I know there are a thousand other things I am thankful for, and rightly so, but these are the high, fast ones. I love everything about my life - where I've come from, what I've become, and the possibilities of what I will grow into. So on this day of Thanksgiving, I realize I have so much to be thankful for.

Thursday, November 15, 2007

Life As I Know It

Is about to change. The news I've been waiting for came, andwhat I've known will never be the same again. I got a job offer in Boston and will be moving there in 7 weeks. That's right... 7 weeks.

I'm so excited and at the same time so incredibly nervous! My life is changing so quickly and I'm struggling with how to handle it. In the next 7 weeks I'll be graduating with a Master's degree, leaving a job that I dearlyl ove, taking the boyfriend home to meet my family and then moving to Boston. Yikes! Plus I have to sell off everything I own so that I only take the bare minimum across the country.

On the plus side, the boy and I will finally get to be together, I have a great job opportunity waiting for me, I have an actual winter to experience, and I get to take a cross country road trip! How exciting is that?

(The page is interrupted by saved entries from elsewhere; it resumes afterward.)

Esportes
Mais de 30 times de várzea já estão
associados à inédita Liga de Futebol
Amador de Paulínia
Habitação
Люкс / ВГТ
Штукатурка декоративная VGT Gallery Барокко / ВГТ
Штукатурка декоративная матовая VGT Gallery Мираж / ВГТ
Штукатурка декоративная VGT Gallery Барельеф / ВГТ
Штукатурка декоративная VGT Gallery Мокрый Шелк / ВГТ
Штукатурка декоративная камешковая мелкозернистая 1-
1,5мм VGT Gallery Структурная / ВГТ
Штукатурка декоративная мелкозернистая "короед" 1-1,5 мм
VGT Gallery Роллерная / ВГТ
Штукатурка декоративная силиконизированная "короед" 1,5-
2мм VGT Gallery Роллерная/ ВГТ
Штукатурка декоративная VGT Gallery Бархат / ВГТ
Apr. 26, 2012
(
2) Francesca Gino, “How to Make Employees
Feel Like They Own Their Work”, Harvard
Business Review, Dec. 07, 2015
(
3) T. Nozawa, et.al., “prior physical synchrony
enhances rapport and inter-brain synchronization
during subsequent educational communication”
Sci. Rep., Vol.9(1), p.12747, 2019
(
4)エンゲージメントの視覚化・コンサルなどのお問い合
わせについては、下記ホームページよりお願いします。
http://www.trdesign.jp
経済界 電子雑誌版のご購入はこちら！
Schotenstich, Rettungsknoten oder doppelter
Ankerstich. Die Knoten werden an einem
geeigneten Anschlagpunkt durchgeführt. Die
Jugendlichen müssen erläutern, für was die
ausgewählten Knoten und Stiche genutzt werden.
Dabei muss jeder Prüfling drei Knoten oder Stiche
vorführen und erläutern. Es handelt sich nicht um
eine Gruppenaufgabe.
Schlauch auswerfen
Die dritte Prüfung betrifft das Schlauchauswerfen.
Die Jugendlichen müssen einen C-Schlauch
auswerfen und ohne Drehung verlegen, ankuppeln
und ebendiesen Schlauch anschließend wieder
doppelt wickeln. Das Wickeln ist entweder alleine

Anyway, I'm so thankful for these opportunities coming my way, and I'll post more as everything gets closer.

Friday, November 9, 2007

A Pretty Good Week

This week has been pretty amazing. The greatest news is that I passed my exams. That's right, I'm graduating! Only 5 more weeks! w00t! It's hard to believe that I've been in school for two-and-a-half years. As I walked my final paperwork to the graduate school with my goofy grin plastered on my face, I remembered that day over two years ago when I walked my registration papers to the grad school. How quickly time flies! And what will I do with all my free time when I have it again? I have no idea, but I can't wait to find out.

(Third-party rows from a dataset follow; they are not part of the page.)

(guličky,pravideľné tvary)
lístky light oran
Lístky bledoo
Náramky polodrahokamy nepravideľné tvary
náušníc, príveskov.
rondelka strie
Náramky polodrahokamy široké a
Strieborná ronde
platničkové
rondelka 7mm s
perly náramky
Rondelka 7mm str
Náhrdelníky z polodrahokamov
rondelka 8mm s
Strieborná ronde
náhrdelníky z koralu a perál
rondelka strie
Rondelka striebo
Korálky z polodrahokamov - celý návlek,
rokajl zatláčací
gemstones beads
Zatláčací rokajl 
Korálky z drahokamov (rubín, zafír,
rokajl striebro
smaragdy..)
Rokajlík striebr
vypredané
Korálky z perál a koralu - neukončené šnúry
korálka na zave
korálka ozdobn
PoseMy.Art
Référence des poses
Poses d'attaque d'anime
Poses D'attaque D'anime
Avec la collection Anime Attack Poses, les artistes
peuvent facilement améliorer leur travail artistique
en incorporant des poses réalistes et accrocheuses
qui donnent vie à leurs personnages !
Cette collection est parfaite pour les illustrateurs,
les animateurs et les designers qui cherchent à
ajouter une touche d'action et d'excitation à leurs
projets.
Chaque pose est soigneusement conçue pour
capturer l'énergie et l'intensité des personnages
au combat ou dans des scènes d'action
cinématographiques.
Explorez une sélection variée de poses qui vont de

Also, just got back from Michigan, where I met the boyfriend's friends and family. Everyone was so awesome, and Michigan was amazing! Here's a picture from the tailgating festivities




That's Melissa, Sheryl and me having fun.

And here's me and Sparty - don't we look good together? :)

I had no idea that Michigan was beautiful, and I can't wait to go back! So, Baby, you better take me back there soon! Next up is meeting my family, which we're talking about for Christmas. Hopefully he'll be able to make it home.

So you can see it's been a pretty busy, but great week. Next up is graduation! WOO HOO!